O Rio Grande do Sul teve uma safra de trigo record em 2016, porém ao encerrar a atividade o resultado financeiro não atendeu o esperado. Agora em 2017, mais uma vez os produtores se questionam, se devem ou não fazer um novo plantio, já que os preços oferecidos não são atrativos.
Para debater o assunto, o Sindicato Rural de Nonoai promoveu na noite desta quarta-feira (dia 18/01) um encontro entre os triticultores e os representantes da FARSUL e da Associação dos Cerealistas.
De acordo com o Presidente da Comissão do Trigo, Hamilton Guterres Jardim, os triticultores estão atentos aos leilões do governo para o pagamento do preço mínimo do produto estimado a R$ 38 a saca. No entanto, o governo não está subsidiando como esperado pelo excesso de oferta do cereal. Ele destaca que o produtor que está na cultura tem que ser altamente produtivo para vislumbrar o retorno financeiro almejado.

#### COMPLETE A SEGUIR
a – Copie do texto sobre a safra de trigo o trecho entre "Para debater o" e "Associação dos Cerealistas.", inclusive.
b – Segundo o texto sobre a safra de trigo, qual é o preço mínimo estimado para a saca do produto?

#### DADOS COLETADOS

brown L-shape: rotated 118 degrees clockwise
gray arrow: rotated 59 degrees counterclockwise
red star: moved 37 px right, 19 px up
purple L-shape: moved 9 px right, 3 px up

#### RESULTADOS DAS TAREFAS
a –
Para debater o assunto, o Sindicato Rural de Nonoai promoveu na noite desta quarta-feira (dia 18/01) um encontro entre os triticultores e os representantes da FARSUL e da Associação dos Cerealistas.

b – R$ 38 a saca.